Officials from the FIA and F1 Strategy Group confirmed earlier this year that the Halo would be fitted to all cars from the 2018 season in a bid to improve safety standards, with the deaths of Justin Wilson and Jules Bianchi putting head protection high on the agenda for the series’ chiefs.

Hamilton has long made his opposition to the Halo clear, believing it will ruin the look of F1 cars, and echoed his thoughts ahead of the final Halo-less race in Abu Dhabi this weekend.

“It’s the last year of looking good I think in the cars. It’s the last race where the cars will look good,” Hamilton said.

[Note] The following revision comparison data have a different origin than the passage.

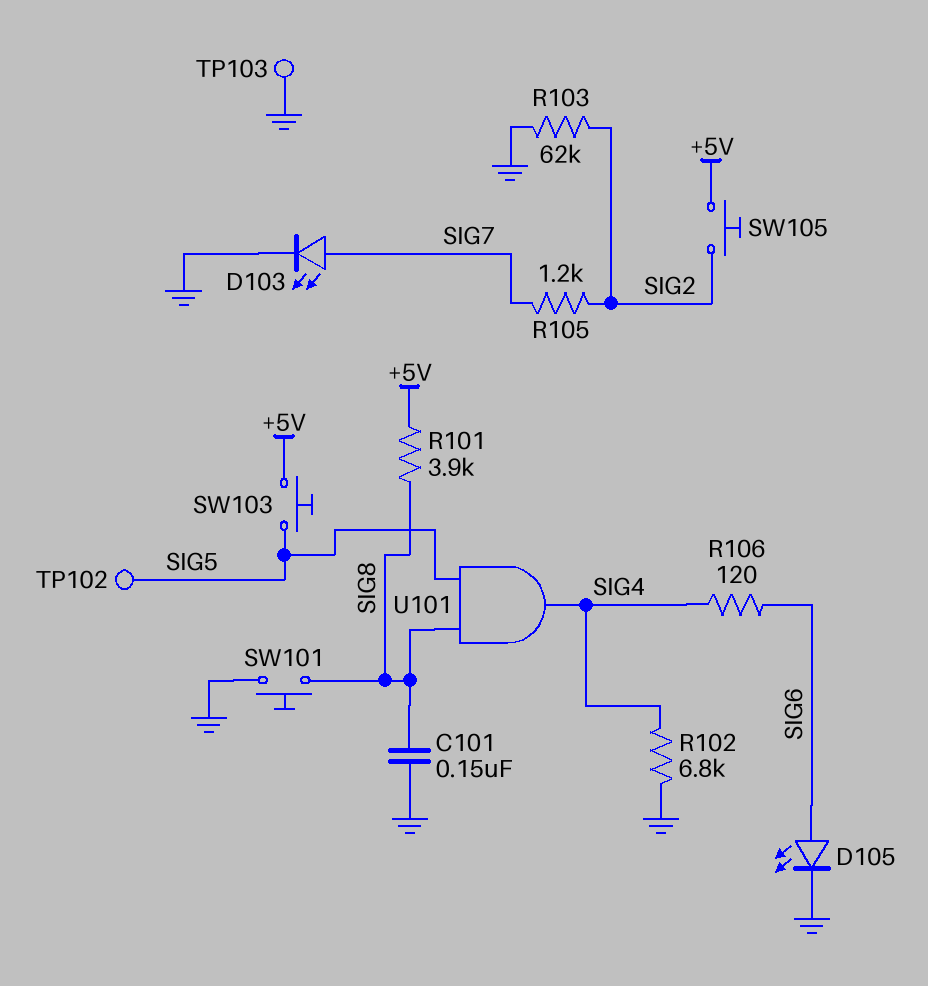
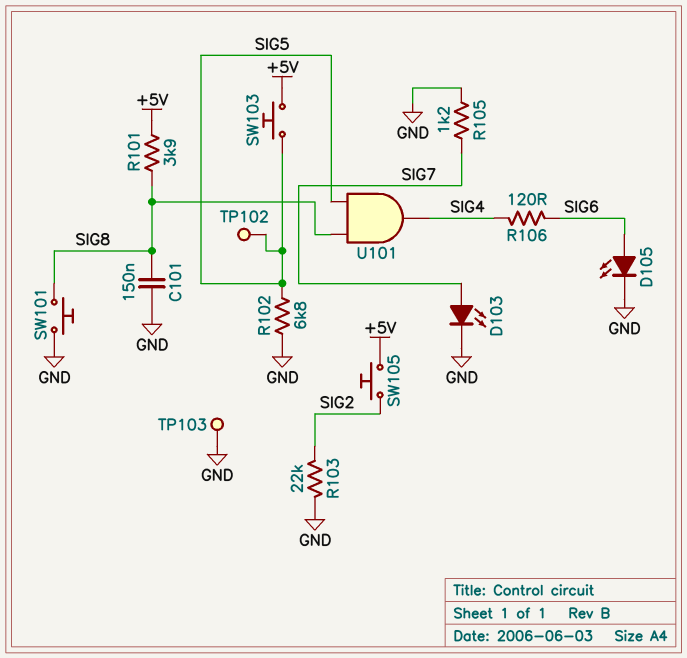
R102: 6.8k (GND, SIG4) -> 6.8k (GND, SIG5)
R103: 62k (GND, SIG2) -> 22k (GND, SIG2)
R105: 1.2k (SIG2, SIG7) -> 1.2k (GND, SIG7)

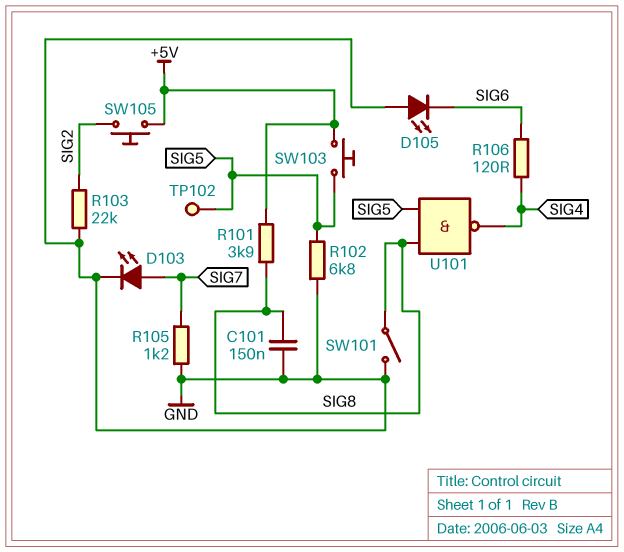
D105: LED (A SIG6, K GND) -> LED (A GND, K SIG6)
SW101: button (GND, SIG8) -> switch (GND, SIG8)
TP103: test point (GND) -> none
U101: AND (in SIG5, in SIG8, out SIG4) -> NAND (in SIG5, in SIG8, out SIG4)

“I think next year, it’s all downhill from there in terms of how they look.

“But safety will go up at least, and maybe it could be successful in some way.”

Hamilton’s F1 title rival Sebastian Vettel was less bothered about the change, believing the field will adjust and move on.

“The cars will look different next year. Everything I’ve seen so far looks different, but on the other hand it is something we all get used to,” Vettel said.

“But no doubt the cars look better now, but we’ll get used to it, and we’ll work on the aesthetics so it can be better. It is less of a big deal.”

Red Bull’s Daniel Ricciardo shared Vettel’s view, saying: “I don’t think it’s gonna be as dramatic as most people make it out to be.”